[Stored data entries]
^^^^^^^^
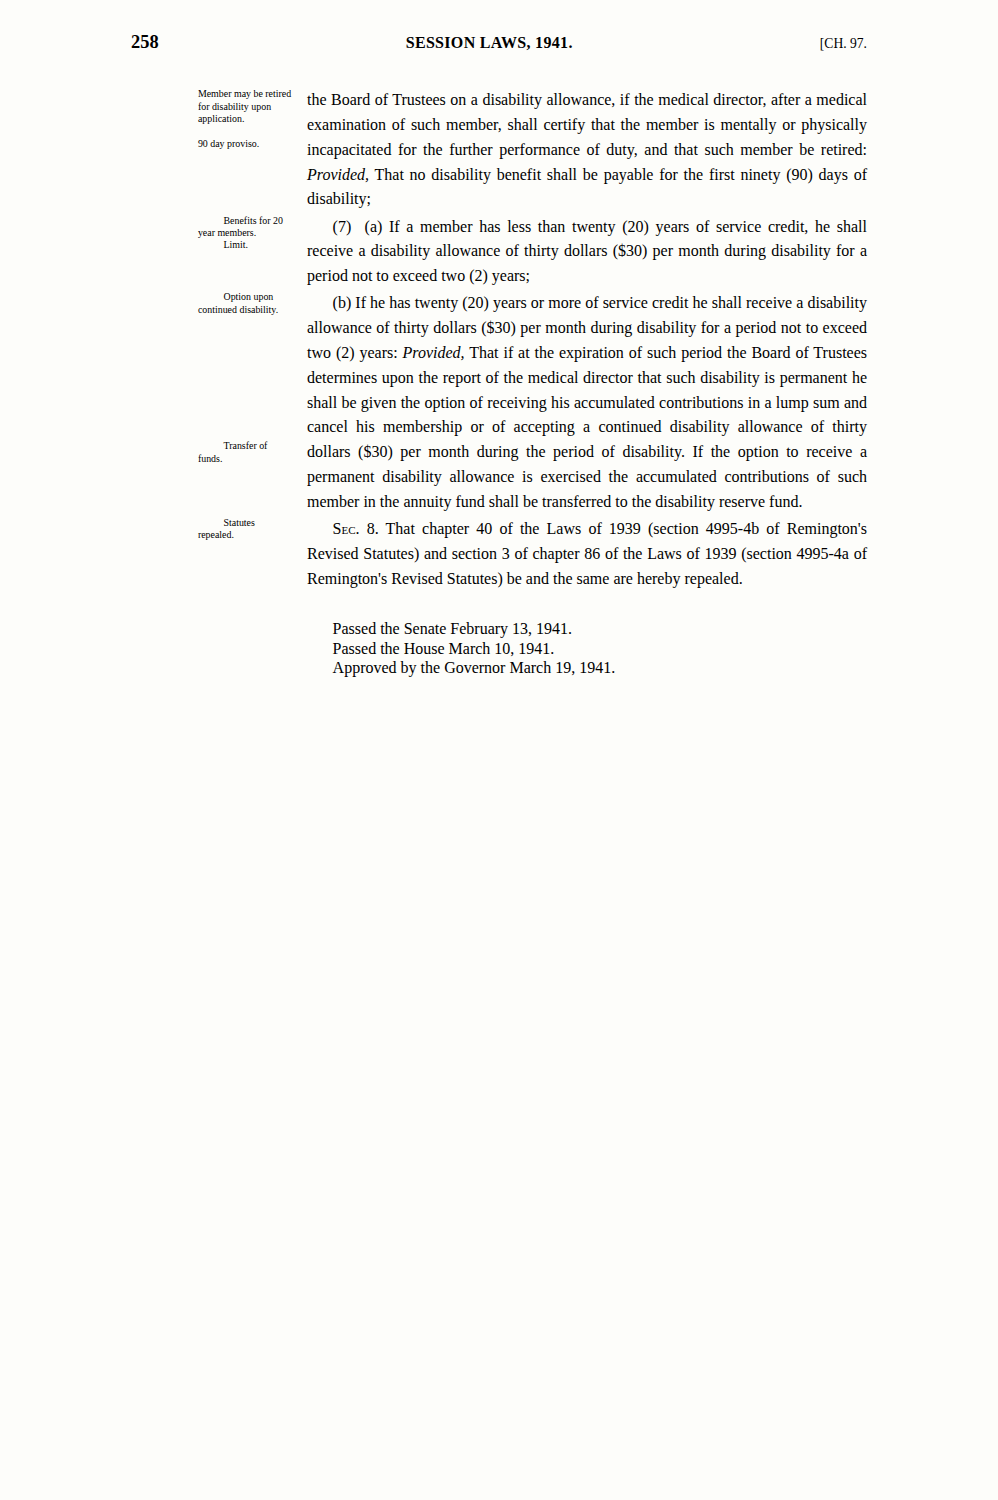258 Session Laws, 1941. [Ch. 97.
Member may be retired for disability upon application. the Board of Trustees on a disability allowance, if the medical director, after a medical examination of such member, shall certify that the member is mentally or physically incapacitated for the further performance of duty, and that such member 90 day proviso. be retired: Provided, That no disability benefit shall be payable for the first ninety (90) days of disability;
Benefits for 20 year members. (7) (a) If a member has less than twenty (20) years of service credit, he shall receive a disability allowance of thirty dollars ($30) per month Limit. during disability for a period not to exceed two (2) years;
Option upon continued disability. (b) If he has twenty (20) years or more of service credit he shall receive a disability allowance of thirty dollars ($30) per month during disability for a period not to exceed two (2) years: Provided, That if at the expiration of such period the Board of Trustees determines upon the report of the medical director that such disability is permanent he shall be given the option of receiving his accumulated contributions in a lump sum and cancel his membership or of accepting a continued disability allowance of thirty dollars ($30) per month during Transfer of funds. the period of disability. If the option to receive a permanent disability allowance is exercised the accumulated contributions of such member in the annuity fund shall be transferred to the disability reserve fund.
Statutes repealed. Sec. 8. That chapter 40 of the Laws of 1939 (section 4995-4b of Remington's Revised Statutes) and section 3 of chapter 86 of the Laws of 1939 (section 4995-4a of Remington's Revised Statutes) be and the same are hereby repealed.
Passed the Senate February 13, 1941.
Passed the House March 10, 1941.
Approved by the Governor March 19, 1941.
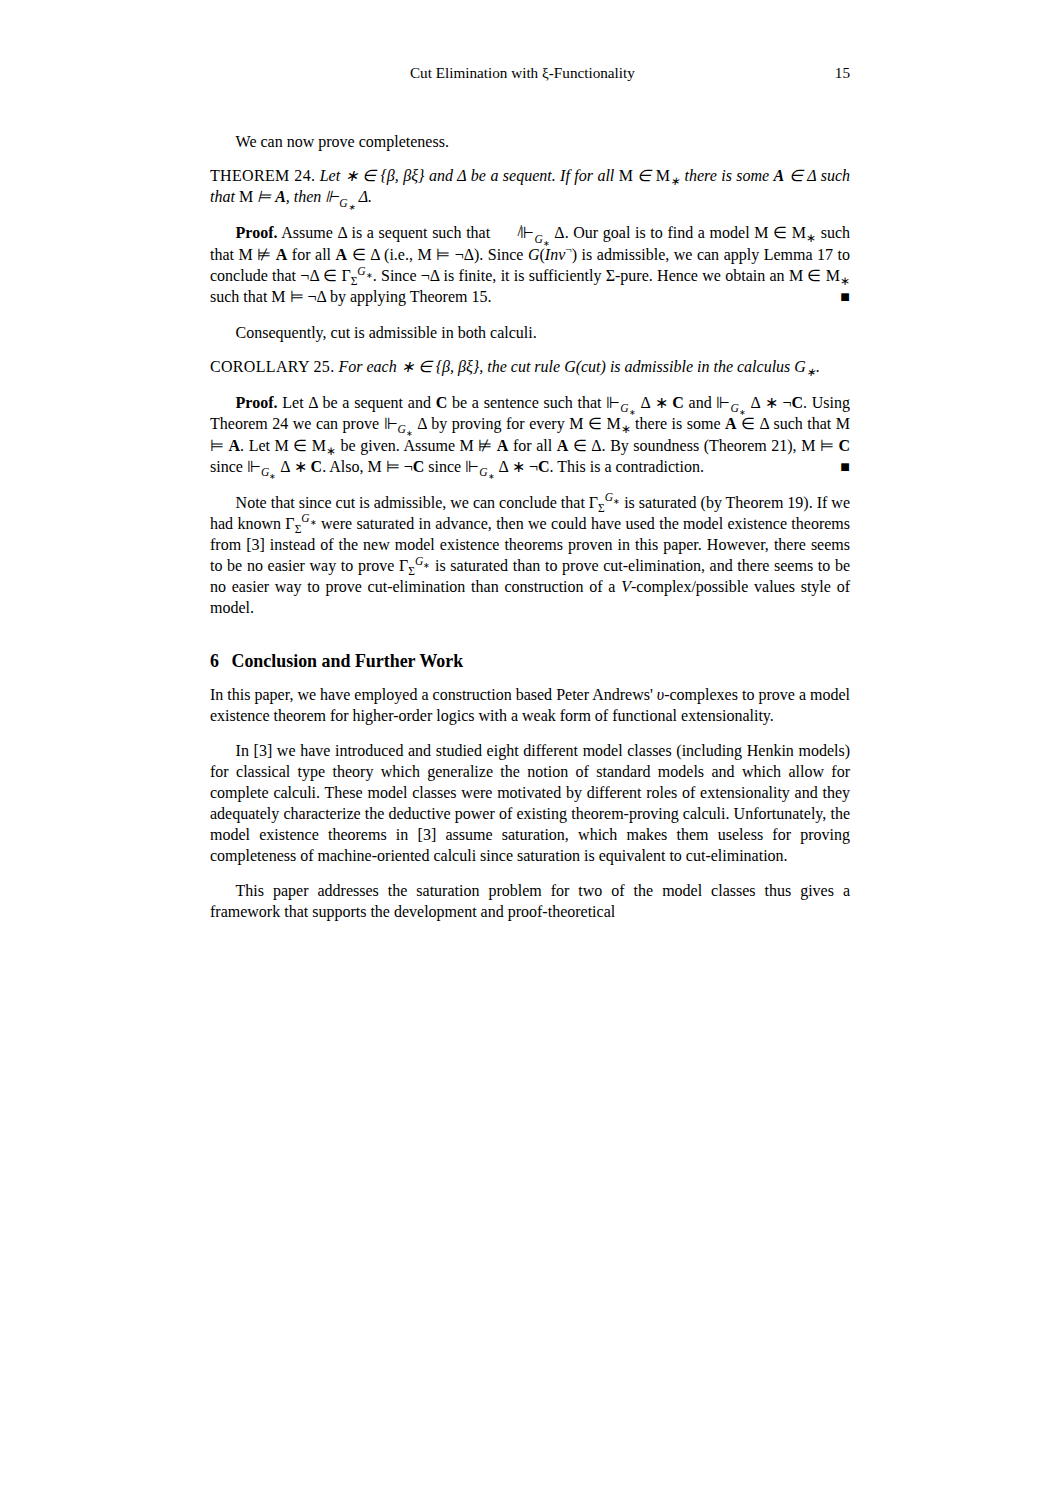Cut Elimination with ξ-Functionality 15
We can now prove completeness.
Theorem 24. Let ∗ ∈ {β, βξ} and Δ be a sequent. If for all M ∈ M∗ there is some A ∈ Δ such that M ⊨ A, then ⊩G∗ Δ.
Proof. Assume Δ is a sequent such that /⊩G∗ Δ. Our goal is to find a model M ∈ M∗ such that M ⊭ A for all A ∈ Δ (i.e., M ⊨ ¬Δ). Since G(Inv¬) is admissible, we can apply Lemma 17 to conclude that ¬Δ ∈ ΓΣG∗. Since ¬Δ is finite, it is sufficiently Σ-pure. Hence we obtain an M ∈ M∗ such that M ⊨ ¬Δ by applying Theorem 15. ■
Consequently, cut is admissible in both calculi.
Corollary 25. For each ∗ ∈ {β, βξ}, the cut rule G(cut) is admissible in the calculus G∗.
Proof. Let Δ be a sequent and C be a sentence such that ⊩G∗ Δ ∗ C and ⊩G∗ Δ ∗ ¬C. Using Theorem 24 we can prove ⊩G∗ Δ by proving for every M ∈ M∗ there is some A ∈ Δ such that M ⊨ A. Let M ∈ M∗ be given. Assume M ⊭ A for all A ∈ Δ. By soundness (Theorem 21), M ⊨ C since ⊩G∗ Δ ∗ C. Also, M ⊨ ¬C since ⊩G∗ Δ ∗ ¬C. This is a contradiction. ■
Note that since cut is admissible, we can conclude that ΓΣG∗ is saturated (by Theorem 19). If we had known ΓΣG∗ were saturated in advance, then we could have used the model existence theorems from [3] instead of the new model existence theorems proven in this paper. However, there seems to be no easier way to prove ΓΣG∗ is saturated than to prove cut-elimination, and there seems to be no easier way to prove cut-elimination than construction of a V-complex/possible values style of model.
6 Conclusion and Further Work
In this paper, we have employed a construction based Peter Andrews' υ-complexes to prove a model existence theorem for higher-order logics with a weak form of functional extensionality.
In [3] we have introduced and studied eight different model classes (including Henkin models) for classical type theory which generalize the notion of standard models and which allow for complete calculi. These model classes were motivated by different roles of extensionality and they adequately characterize the deductive power of existing theorem-proving calculi. Unfortunately, the model existence theorems in [3] assume saturation, which makes them useless for proving completeness of machine-oriented calculi since saturation is equivalent to cut-elimination.
This paper addresses the saturation problem for two of the model classes thus gives a framework that supports the development and proof-theoretical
^^^^^^^^
Each line of the entries above that contains "March" is to be copied.

Passed the House March 10, 1941.
Approved by the Governor March 19, 1941.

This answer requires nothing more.